» **Written exercise**
Copy out the lines below, putting "vernacular name" in place of every "common name" and keeping everything else the same.

» **Record extracts**
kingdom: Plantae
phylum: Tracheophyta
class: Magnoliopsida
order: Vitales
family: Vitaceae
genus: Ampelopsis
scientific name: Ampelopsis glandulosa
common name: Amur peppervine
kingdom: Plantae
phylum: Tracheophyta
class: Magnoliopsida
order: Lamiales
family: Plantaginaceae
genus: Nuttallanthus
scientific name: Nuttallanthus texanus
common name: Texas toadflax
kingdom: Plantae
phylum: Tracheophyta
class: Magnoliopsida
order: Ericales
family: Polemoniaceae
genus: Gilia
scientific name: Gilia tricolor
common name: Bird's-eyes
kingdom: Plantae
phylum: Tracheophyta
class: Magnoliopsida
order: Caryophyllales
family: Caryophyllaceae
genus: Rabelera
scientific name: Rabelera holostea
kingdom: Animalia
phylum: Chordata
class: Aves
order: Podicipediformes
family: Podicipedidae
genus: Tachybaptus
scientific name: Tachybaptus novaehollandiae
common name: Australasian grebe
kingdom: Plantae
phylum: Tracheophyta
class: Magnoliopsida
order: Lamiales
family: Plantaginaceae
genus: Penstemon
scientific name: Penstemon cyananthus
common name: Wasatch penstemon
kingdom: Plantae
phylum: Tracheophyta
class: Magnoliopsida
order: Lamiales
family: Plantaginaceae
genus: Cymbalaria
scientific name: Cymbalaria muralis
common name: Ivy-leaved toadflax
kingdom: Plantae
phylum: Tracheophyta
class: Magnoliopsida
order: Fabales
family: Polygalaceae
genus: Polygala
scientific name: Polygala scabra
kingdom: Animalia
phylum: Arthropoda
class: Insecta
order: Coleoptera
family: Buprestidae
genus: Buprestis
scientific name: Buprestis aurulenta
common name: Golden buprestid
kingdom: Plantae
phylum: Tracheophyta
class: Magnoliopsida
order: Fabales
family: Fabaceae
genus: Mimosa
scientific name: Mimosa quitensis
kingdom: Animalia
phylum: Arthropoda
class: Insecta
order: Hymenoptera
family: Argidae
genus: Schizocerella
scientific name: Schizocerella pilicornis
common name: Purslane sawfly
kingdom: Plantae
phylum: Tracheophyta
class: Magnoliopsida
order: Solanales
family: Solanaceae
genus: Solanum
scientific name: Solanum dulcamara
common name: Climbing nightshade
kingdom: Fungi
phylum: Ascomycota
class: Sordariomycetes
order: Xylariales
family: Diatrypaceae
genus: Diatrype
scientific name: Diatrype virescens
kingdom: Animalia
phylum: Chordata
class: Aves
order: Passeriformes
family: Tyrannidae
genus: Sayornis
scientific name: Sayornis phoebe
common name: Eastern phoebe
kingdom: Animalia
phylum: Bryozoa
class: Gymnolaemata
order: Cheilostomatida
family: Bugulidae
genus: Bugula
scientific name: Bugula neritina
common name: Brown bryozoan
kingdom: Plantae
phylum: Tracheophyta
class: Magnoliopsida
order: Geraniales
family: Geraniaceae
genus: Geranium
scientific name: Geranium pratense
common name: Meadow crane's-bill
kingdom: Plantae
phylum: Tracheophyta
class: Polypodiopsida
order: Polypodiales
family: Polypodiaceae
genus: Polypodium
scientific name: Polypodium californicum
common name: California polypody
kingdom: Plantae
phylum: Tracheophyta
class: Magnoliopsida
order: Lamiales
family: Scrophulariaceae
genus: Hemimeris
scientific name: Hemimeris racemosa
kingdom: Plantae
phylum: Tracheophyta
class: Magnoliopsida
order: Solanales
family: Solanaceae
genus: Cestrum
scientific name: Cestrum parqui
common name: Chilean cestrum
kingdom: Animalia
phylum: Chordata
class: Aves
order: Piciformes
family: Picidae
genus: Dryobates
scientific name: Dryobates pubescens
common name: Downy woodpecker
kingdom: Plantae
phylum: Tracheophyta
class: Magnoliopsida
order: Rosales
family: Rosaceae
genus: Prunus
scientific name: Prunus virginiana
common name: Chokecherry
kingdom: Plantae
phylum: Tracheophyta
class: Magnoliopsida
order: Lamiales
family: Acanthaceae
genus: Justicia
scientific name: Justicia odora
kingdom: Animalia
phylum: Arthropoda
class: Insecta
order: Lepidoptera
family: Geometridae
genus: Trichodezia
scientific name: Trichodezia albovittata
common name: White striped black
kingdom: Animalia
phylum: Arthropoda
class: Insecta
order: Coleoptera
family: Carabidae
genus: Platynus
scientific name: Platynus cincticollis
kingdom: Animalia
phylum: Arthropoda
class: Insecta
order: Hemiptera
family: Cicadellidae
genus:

» **Task output**
kingdom: Plantae
phylum: Tracheophyta
class: Magnoliopsida
order: Vitales
family: Vitaceae
genus: Ampelopsis
scientific name: Ampelopsis glandulosa
vernacular name: Amur peppervine
kingdom: Plantae
phylum: Tracheophyta
class: Magnoliopsida
order: Lamiales
family: Plantaginaceae
genus: Nuttallanthus
scientific name: Nuttallanthus texanus
vernacular name: Texas toadflax
kingdom: Plantae
phylum: Tracheophyta
class: Magnoliopsida
order: Ericales
family: Polemoniaceae
genus: Gilia
scientific name: Gilia tricolor
vernacular name: Bird's-eyes
kingdom: Plantae
phylum: Tracheophyta
class: Magnoliopsida
order: Caryophyllales
family: Caryophyllaceae
genus: Rabelera
scientific name: Rabelera holostea
kingdom: Animalia
phylum: Chordata
class: Aves
order: Podicipediformes
family: Podicipedidae
genus: Tachybaptus
scientific name: Tachybaptus novaehollandiae
vernacular name: Australasian grebe
kingdom: Plantae
phylum: Tracheophyta
class: Magnoliopsida
order: Lamiales
family: Plantaginaceae
genus: Penstemon
scientific name: Penstemon cyananthus
vernacular name: Wasatch penstemon
kingdom: Plantae
phylum: Tracheophyta
class: Magnoliopsida
order: Lamiales
family: Plantaginaceae
genus: Cymbalaria
scientific name: Cymbalaria muralis
vernacular name: Ivy-leaved toadflax
kingdom: Plantae
phylum: Tracheophyta
class: Magnoliopsida
order: Fabales
family: Polygalaceae
genus: Polygala
scientific name: Polygala scabra
kingdom: Animalia
phylum: Arthropoda
class: Insecta
order: Coleoptera
family: Buprestidae
genus: Buprestis
scientific name: Buprestis aurulenta
vernacular name: Golden buprestid
kingdom: Plantae
phylum: Tracheophyta
class: Magnoliopsida
order: Fabales
family: Fabaceae
genus: Mimosa
scientific name: Mimosa quitensis
kingdom: Animalia
phylum: Arthropoda
class: Insecta
order: Hymenoptera
family: Argidae
genus: Schizocerella
scientific name: Schizocerella pilicornis
vernacular name: Purslane sawfly
kingdom: Plantae
phylum: Tracheophyta
class: Magnoliopsida
order: Solanales
family: Solanaceae
genus: Solanum
scientific name: Solanum dulcamara
vernacular name: Climbing nightshade
kingdom: Fungi
phylum: Ascomycota
class: Sordariomycetes
order: Xylariales
family: Diatrypaceae
genus: Diatrype
scientific name: Diatrype virescens
kingdom: Animalia
phylum: Chordata
class: Aves
order: Passeriformes
family: Tyrannidae
genus: Sayornis
scientific name: Sayornis phoebe
vernacular name: Eastern phoebe
kingdom: Animalia
phylum: Bryozoa
class: Gymnolaemata
order: Cheilostomatida
family: Bugulidae
genus: Bugula
scientific name: Bugula neritina
vernacular name: Brown bryozoan
kingdom: Plantae
phylum: Tracheophyta
class: Magnoliopsida
order: Geraniales
family: Geraniaceae
genus: Geranium
scientific name: Geranium pratense
vernacular name: Meadow crane's-bill
kingdom: Plantae
phylum: Tracheophyta
class: Polypodiopsida
order: Polypodiales
family: Polypodiaceae
genus: Polypodium
scientific name: Polypodium californicum
vernacular name: California polypody
kingdom: Plantae
phylum: Tracheophyta
class: Magnoliopsida
order: Lamiales
family: Scrophulariaceae
genus: Hemimeris
scientific name: Hemimeris racemosa
kingdom: Plantae
phylum: Tracheophyta
class: Magnoliopsida
order: Solanales
family: Solanaceae
genus: Cestrum
scientific name: Cestrum parqui
vernacular name: Chilean cestrum
kingdom: Animalia
phylum: Chordata
class: Aves
order: Piciformes
family: Picidae
genus: Dryobates
scientific name: Dryobates pubescens
vernacular name: Downy woodpecker
kingdom: Plantae
phylum: Tracheophyta
class: Magnoliopsida
order: Rosales
family: Rosaceae
genus: Prunus
scientific name: Prunus virginiana
vernacular name: Chokecherry
kingdom: Plantae
phylum: Tracheophyta
class: Magnoliopsida
order: Lamiales
family: Acanthaceae
genus: Justicia
scientific name: Justicia odora
kingdom: Animalia
phylum: Arthropoda
class: Insecta
order: Lepidoptera
family: Geometridae
genus: Trichodezia
scientific name: Trichodezia albovittata
vernacular name: White striped black
kingdom: Animalia
phylum: Arthropoda
class: Insecta
order: Coleoptera
family: Carabidae
genus: Platynus
scientific name: Platynus cincticollis
kingdom: Animalia
phylum: Arthropoda
class: Insecta
order: Hemiptera
family: Cicadellidae
genus:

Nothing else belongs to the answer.